The family’s flown in, pomp and circumstance is blaring through the speakers and you’ve got the camera ready to go—it’s hard to believe, but your child is about to cross the stage at their high school graduation. Time sure does fly. And, while it’s a time of celebration, you, as a parent, need to be prepared for what’s to come when the party’s over—the next phase of your child’s life.
Sure, by the end of the school year many students have already finalized their plans for the immediate future, but that’s definitely not the case for everyone. Students today are faced with a myriad of options after they leave high school. Up until this point it has been so simple—pass this grade, enjoy summer vacation, repeat—but now the road ahead is unclear and almost completely up to them. They can opt to join the military, attend a traditional university or even apply for a job if they want, not to mention a slew of other options, so there’s a chance they might be a bit overwhelmed.
So what’s a parent to do if their child falls into the uncertain category? While there is no specific manual on how to properly help your child through this time of ambiguity, I can offer some tips on how to make the transition a smooth and easy one. Read on for some insight into what you should be doing.
Don’t Make Money or Distance an Issue
During this time, odds are your son or daughter has a million thoughts racing through his or her mind. So, the last thing they need is to worry about things like financial burdens and distance restraints. Sure, these are things they need to consider as they take this next step, but they don’t need your constant nagging and reminding about them, especially in the initial phases of the process.
This is essentially their first attempt at adulthood, so let them do this on their own. They are at a point in their lives where they have the freedom to really attempt anything, and they don’t need your negativity limiting their options. Let them research schools and browse programs, and when it looks like they have narrowed it down to one or two possibilities, delicately broach the subject. Odds are they will come to you for your input anyway, but if you are shoving your two cents down their throat they will definitely shut you down—something you may have experienced in prior situations.
So, for the time being, bite your tongue when you want to remind them how expensive out of state schools can be. Fight the urge to express how much you’ll miss them if they choose to study abroad for a year. I promise you’ll get the opportunity to speak your peace, but now is definitely not the time.

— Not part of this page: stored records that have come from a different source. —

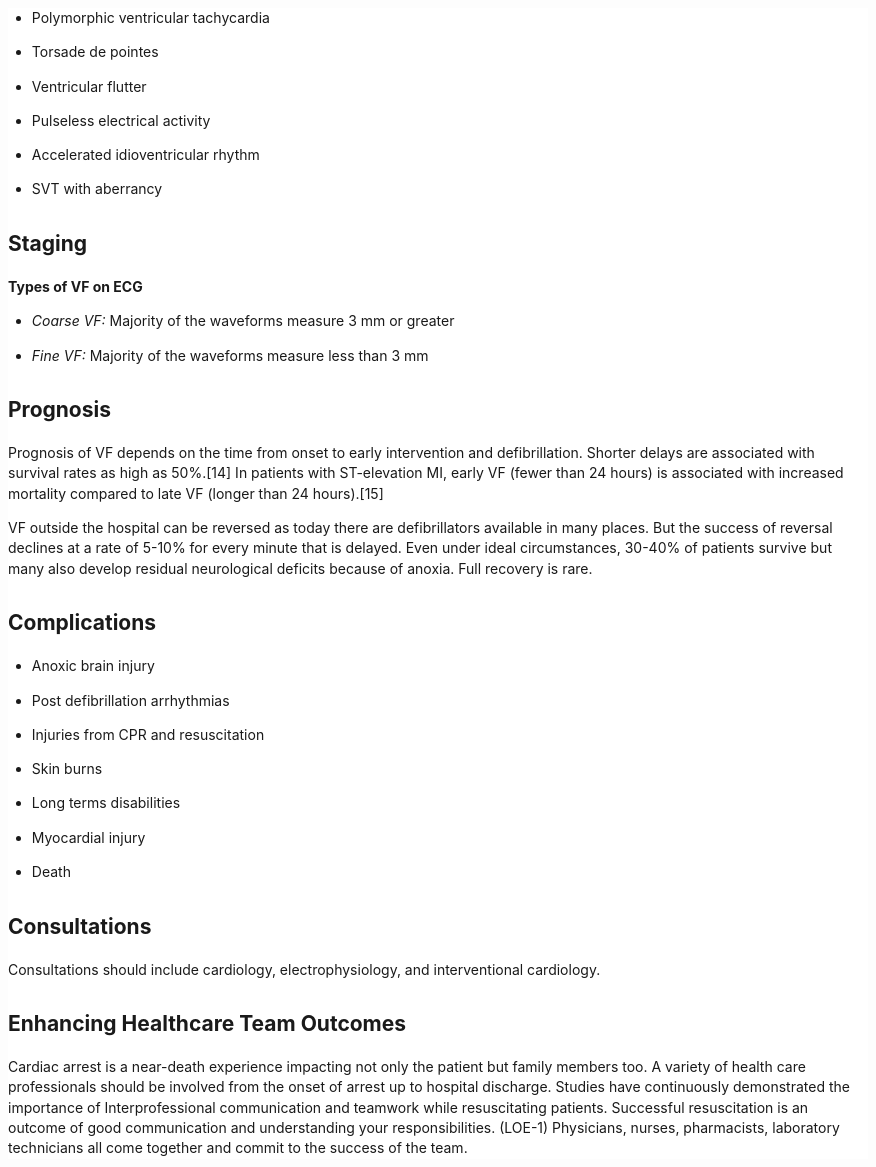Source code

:   * Polymorphic ventricular tachycardia

  * Torsade de pointes

  * Ventricular flutter

  * Pulseless electrical activity

  * Accelerated idioventricular rhythm

  * SVT with aberrancy

## Staging

**Types of VF on ECG**

  * _Coarse VF:_ Majority of the waveforms measure 3 mm or greater

  *  _Fine VF:_ Majority of the waveforms measure less than 3 mm

## Prognosis

Prognosis of VF depends on the time from onset to early intervention and defibrillation. Shorter delays are associated with survival rates as high as 50%.[14] In patients with ST-elevation MI, early VF (fewer than 24 hours) is associated with increased mortality compared to late VF (longer than 24 hours).[15]

VF outside the hospital can be reversed as today there are defibrillators available in many places. But the success of reversal declines at a rate of 5-10% for every minute that is delayed. Even under ideal circumstances, 30-40% of patients survive but many also develop residual neurological deficits because of anoxia. Full recovery is rare.

## Complications

  * Anoxic brain injury

  * Post defibrillation arrhythmias

  * Injuries from CPR and resuscitation

  * Skin burns

  * Long terms disabilities

  * Myocardial injury

  * Death

## Consultations

Consultations should include cardiology, electrophysiology, and interventional cardiology.

## Enhancing Healthcare Team Outcomes 

Cardiac arrest is a near-death experience impacting not only the patient but family members too. A variety of health care professionals should be involved from the onset of arrest up to hospital discharge. Studies have continuously demonstrated the importance of Interprofessional communication and teamwork while resuscitating patients. Successful resuscitation is an outcome of good communication and understanding your responsibilities. (LOE-1) Physicians, nurses, pharmacists, laboratory technicians all come together and commit to the success of the team.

Don’t Impose Your Own Hopes and Desires
Similar to the first tip, this one stresses the importance of silencing your own personal bias and judgment when it comes to your child’s future. So you want them to be a world-renowned surgeon, even though they can’t stand the sight of blood—it’s probably not going to happen. Remember that this is YOUR CHILD’S life, not yours. Sure, by association their actions will affect your collective future, but whatever route they choose should be their choice alone. After all, they will be the ones living their lives, not you, so it’s important that they like what they’re doing. If you force a specific career, school or whatever on them and they end up hating it, you run the risk of having them resent you for the rest of their lives—not sure that’s something you want hanging over your head.

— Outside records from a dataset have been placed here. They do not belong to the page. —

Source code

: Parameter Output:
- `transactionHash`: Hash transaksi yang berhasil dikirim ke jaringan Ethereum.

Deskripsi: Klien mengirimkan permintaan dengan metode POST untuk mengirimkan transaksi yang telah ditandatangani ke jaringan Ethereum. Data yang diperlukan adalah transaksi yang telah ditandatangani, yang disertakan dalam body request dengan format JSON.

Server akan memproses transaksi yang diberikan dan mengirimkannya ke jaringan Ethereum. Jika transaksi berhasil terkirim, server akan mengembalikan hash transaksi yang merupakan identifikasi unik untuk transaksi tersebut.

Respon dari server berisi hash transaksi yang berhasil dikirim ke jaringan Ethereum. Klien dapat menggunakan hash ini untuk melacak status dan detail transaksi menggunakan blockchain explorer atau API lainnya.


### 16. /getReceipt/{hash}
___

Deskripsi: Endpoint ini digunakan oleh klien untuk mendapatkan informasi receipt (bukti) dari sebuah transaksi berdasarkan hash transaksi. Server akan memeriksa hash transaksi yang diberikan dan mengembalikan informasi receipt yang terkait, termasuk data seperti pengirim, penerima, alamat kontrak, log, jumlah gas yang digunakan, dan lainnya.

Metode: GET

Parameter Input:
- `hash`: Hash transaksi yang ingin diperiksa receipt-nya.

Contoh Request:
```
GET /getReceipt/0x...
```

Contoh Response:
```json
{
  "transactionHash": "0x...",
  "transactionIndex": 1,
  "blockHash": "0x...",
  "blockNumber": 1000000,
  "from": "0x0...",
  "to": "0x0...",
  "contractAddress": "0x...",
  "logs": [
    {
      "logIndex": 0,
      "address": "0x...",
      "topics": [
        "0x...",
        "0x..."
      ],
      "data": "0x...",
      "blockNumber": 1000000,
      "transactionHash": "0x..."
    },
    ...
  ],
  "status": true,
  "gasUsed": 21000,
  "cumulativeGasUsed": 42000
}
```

Your children are not puppets for you to steer and manipulate whatever which way you choose. They are people with their own hopes, fears, dreams and ambitions, and rather than trying to live vicariously through them, nurture and encourage their own, unique desires. I promise you will both be happier. Which brings me to my next point.
No matter what your child decides they think is right for them, be supportive. If they think a trade school is right for them as opposed to a traditional college, remind them that that’s OK and you back them 100%. If they want to study an obscure topic you don’t know much about, encourage them to. Sure, there’s a chance whatever they decide won’t work out and they could potentially fail, but at least they had the drive and initiative to try in the first place. Isn’t life all about learning from our mistakes, anyways?
Look at it this way, you can either be the parent of a young adult who is on the cusp of something great but just needs to invest a little more time and effort, or you can be the parent of a young adult who was too scared to try and chose a “safe”, “normal” option out of fear. I personally would prefer the former, because it would mean that I have instilled enough self-confidence and bravery in them over the years that they now have the courage to chase their dreams. I can’t think of a better way to measure my success as a guardian. Parental support is a powerful thing and should by no means be underestimated…so use it wisely.
So regardless of the route your child chooses, whether it be to go to school, go to work or even take a year off, remember these tips. They can only help strengthen the bond you and your offspring share and will help your relationship flourish.